Initial phase I data in patients with metastatic colorectal cancer treated with panitumumab showed a 13% response rate.28 In phase II studies in relapsed and refractory metastatic disease, panitumumab (6 mg/kg every 2 weeks or 2.5 mg/kg every week) showed activity, with objective responses in 3%–13% and stable disease in 21%–33% of patients with EGFR immunostaining. 12,29,30
A large randomized phase III study was conducted in 463 patients whose disease had progressed after prior therapies including 5-FU, irinotecan, and oxaliplatin (Table 1).31 Patients were randomized to receive either panitumumab (6 mg/kg every 2 weeks) and best supportive care (BSC) or BSC alone, and crossover was allowed from the control arm to panitumumab upon disease progression. The primary endpoint was PFS, which was 8 weeks for the panitumumab-treated patients versus 7.3 weeks in the BSC-alone group (HR = 0.54; P < 0.001). Similar to the phase II data, partial responses were seen in 10% of patients receiving panitumumab (versus none in the control group), and stable disease was seen in an additional 27% of panitumumab-treated patients. No significant improvement was seen in OS, which may have been due to the fact that 76% of patients in the BSC group crossed over to receive panitumumab at the time of disease progression.

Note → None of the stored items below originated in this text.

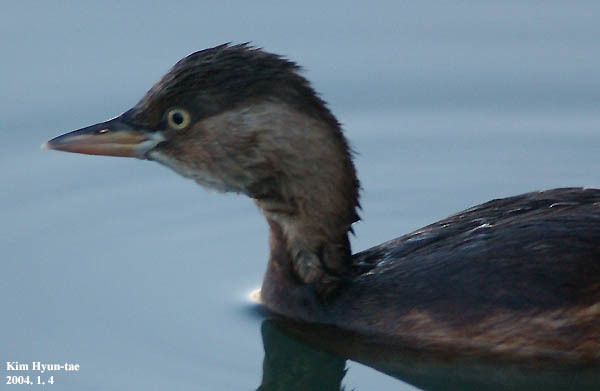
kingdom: Animalia
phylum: Chordata
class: Aves
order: Podicipediformes
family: Podicipedidae
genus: Tachybaptus
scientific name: Tachybaptus ruficollis
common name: Little grebe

KRAS testing was performed retrospectively. In KRAS wild-type patients, the median PFS was 12.3 weeks with panitumumab versus 7.3 weeks for BSC (HR = 0.45; P < 0.0001; Table 1), whereas in KRAS-mutant patients, the median PFS was 7.4 weeks with panitumumab and 7.3 weeks with BSC (HR = 0.99).32 The partial response rate with panitumumab was 17% in KRAS wild-type patients and 0% in KRAS-mutant patients.
Panitumumab has now been tested in phase III trials in both first-line and second-line settings. Peeters et al randomized 1,186 patients with metastatic disease to receive second-line therapy with FOLFIRI with or without panitumumab (Table 1).33 As part of their first-line regimen, 19% of patients had received bevacizumab, and 67% had received oxaliplatin. After enrollment but prior to data analysis, the PFS and OS endpoints were changed to incorporate stratification for KRAS status. In the KRAS wild-type population, PFS was 5.9 months with the addition of panitumumab and 3.9 months for FOLFIRI alone (HR = 0.73; P = 0.004), and there was a trend toward improvement in OS (14.5 months vs 12.5 months; HR = 0.85; P = 0.12). No benefit was seen in KRAS-mutant patients treated with panitumumab.

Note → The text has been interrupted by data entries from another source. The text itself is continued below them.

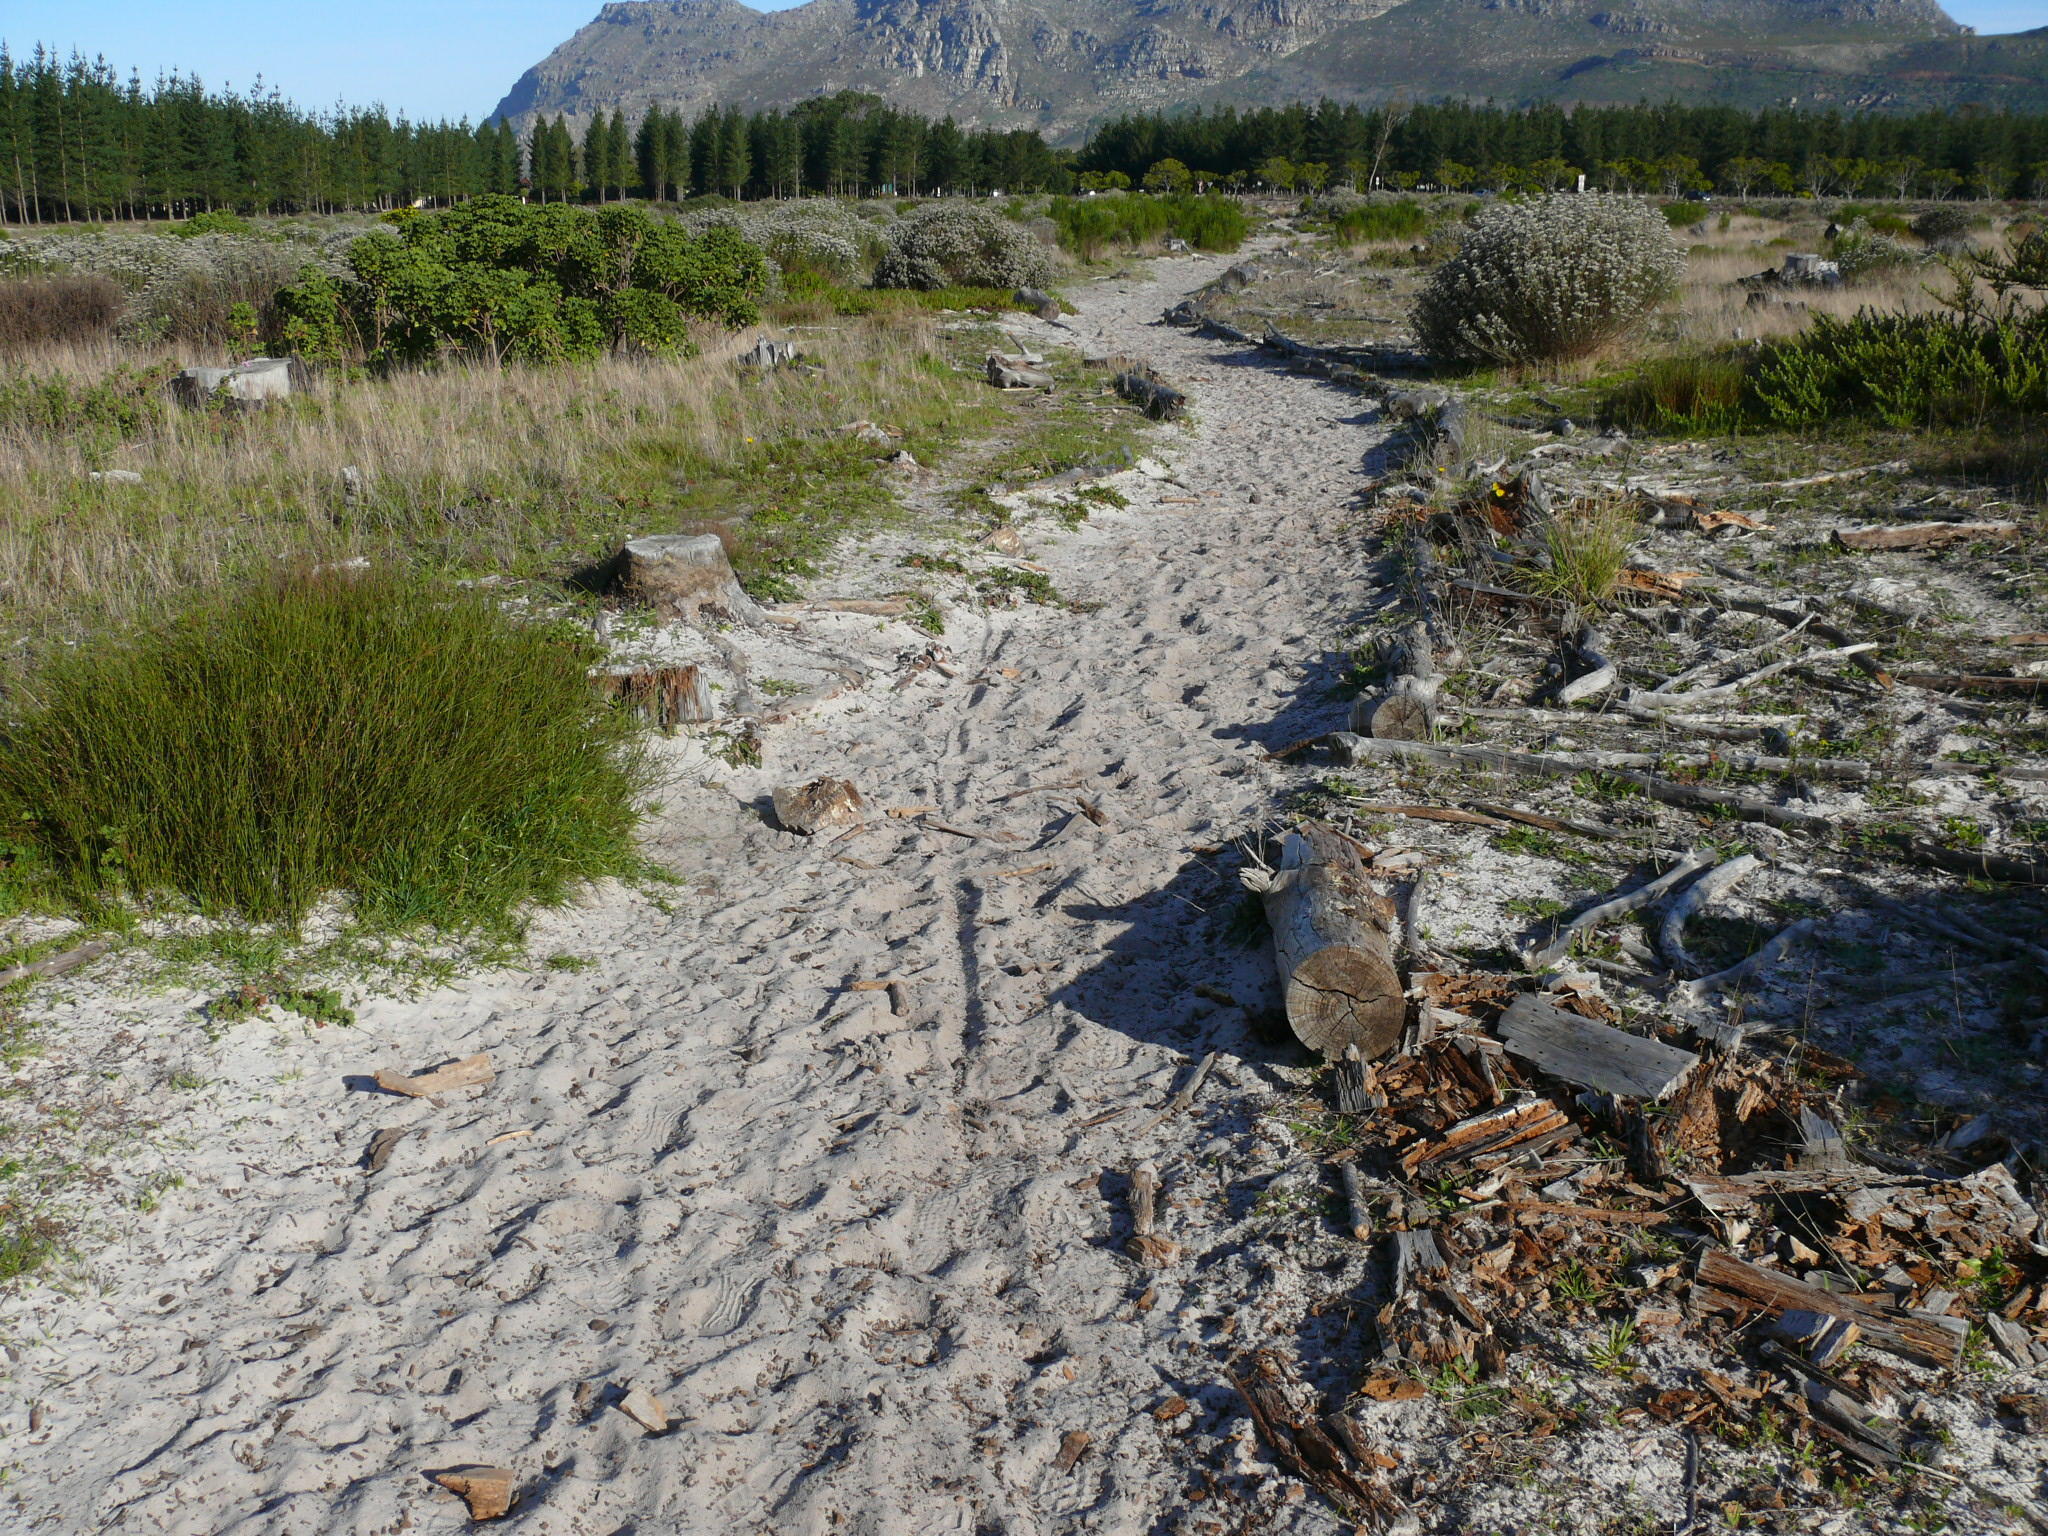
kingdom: Plantae
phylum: Tracheophyta
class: Liliopsida
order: Poales
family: Restionaceae
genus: Willdenowia
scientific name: Willdenowia sulcata
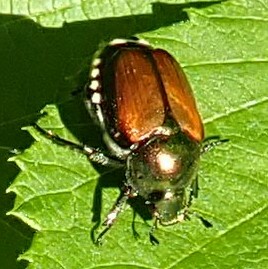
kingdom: Animalia
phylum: Arthropoda
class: Insecta
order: Coleoptera
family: Scarabaeidae
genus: Popillia
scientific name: Popillia japonica
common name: Japanese beetle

In the first-line setting, the PRIME study randomized 1,183 previously untreated patients to receive first-line FOLFOX4 with or without panitumumab (Table 2).34 As in the second-line trial, PFS and OS endpoints of the trial were changed prior to any efficacy analysis to specify KRAS wild-type patients. In this group, the median PFS was improved with panitumumab (9.6 months vs 8.0 months; HR = 0.80; P = 0.02). OS favored the panitumumab group (23.9 months vs 19.7 months), but this was not statistically significant (HR = 0.83; P = 0.07). In the KRAS-mutant patients, the addition of panitumumab was harmful, with de¬creases in PFS and OS compared with FOLFOX4 alone.